Coors is responsible for over twenty different brands of beer[16] in North America. The most notable of those brands are:
On October 9, 2007, SABMiller and Molson Coors Brewing Company announced a joint venture to be known as MillerCoors for their US operations that will market all of their products.[23]
Coors sponsored Premiership side Chelsea FC 1995–1997, while current sister Carling was title sponsor of the Premier League from 1993–2001 and currently sponsors the Football League Cup. The two brands also sponsor Rangers and Celtic. The clubs have worn uniforms with Coors Light logos for exhibitions in North America, while elsewhere the uniforms promote Carling, which is not offered in the U.S.
"Official" beer sponsor of the NFL and NASCAR.[24]

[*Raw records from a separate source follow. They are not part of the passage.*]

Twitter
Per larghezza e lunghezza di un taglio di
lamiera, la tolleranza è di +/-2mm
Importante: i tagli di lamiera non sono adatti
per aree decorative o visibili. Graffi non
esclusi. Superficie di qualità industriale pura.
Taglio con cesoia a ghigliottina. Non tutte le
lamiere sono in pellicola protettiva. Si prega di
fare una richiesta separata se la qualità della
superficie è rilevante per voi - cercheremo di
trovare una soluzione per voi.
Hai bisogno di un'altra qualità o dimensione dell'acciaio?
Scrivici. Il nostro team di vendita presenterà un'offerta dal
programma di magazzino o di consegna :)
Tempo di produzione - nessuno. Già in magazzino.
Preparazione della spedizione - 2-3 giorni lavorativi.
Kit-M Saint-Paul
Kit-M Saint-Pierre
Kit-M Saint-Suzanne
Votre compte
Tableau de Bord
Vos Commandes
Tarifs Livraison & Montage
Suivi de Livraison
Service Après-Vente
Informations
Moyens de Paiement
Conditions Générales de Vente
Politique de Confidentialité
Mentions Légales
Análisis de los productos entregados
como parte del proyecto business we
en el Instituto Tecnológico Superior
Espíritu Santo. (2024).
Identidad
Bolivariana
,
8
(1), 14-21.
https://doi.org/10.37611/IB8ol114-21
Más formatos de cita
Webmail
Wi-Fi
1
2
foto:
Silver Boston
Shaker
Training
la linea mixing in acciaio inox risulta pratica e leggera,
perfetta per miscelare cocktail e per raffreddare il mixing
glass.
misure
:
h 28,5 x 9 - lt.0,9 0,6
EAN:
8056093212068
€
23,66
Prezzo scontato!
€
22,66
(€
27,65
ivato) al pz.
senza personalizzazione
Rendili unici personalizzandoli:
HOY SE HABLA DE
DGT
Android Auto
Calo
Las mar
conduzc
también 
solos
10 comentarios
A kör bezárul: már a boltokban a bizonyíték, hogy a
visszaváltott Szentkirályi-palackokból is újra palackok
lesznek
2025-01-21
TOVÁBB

Coors and/or Molson are beer sponsors of the NHL's Colorado Avalanche, Detroit Red Wings, Phoenix Coyotes and all six Canadian teams. The company owns 20% of the Montreal Canadiens; Colorado's George Gillett owns the other 80%.
In addition to its official NASCAR sponsorship, Coors Light has regularly sponsored cars in the series, most recently for Chip Ganassi Racing. Drivers to have Coors backing have included David Stremme, Bill Elliott, Robby Gordon, Sterling Marlin, and Kyle Petty.
Coors holds the naming rights to Coors Field in Denver, Colorado, home of the Colorado Rockies baseball team.
The Coors Events Center on the campus of the University of Colorado at Boulder in Boulder, Colorado is named after Coors.
Coors has sponsored English rugby league side Workington Town from the 2007 season, as well as the Belfast Giants.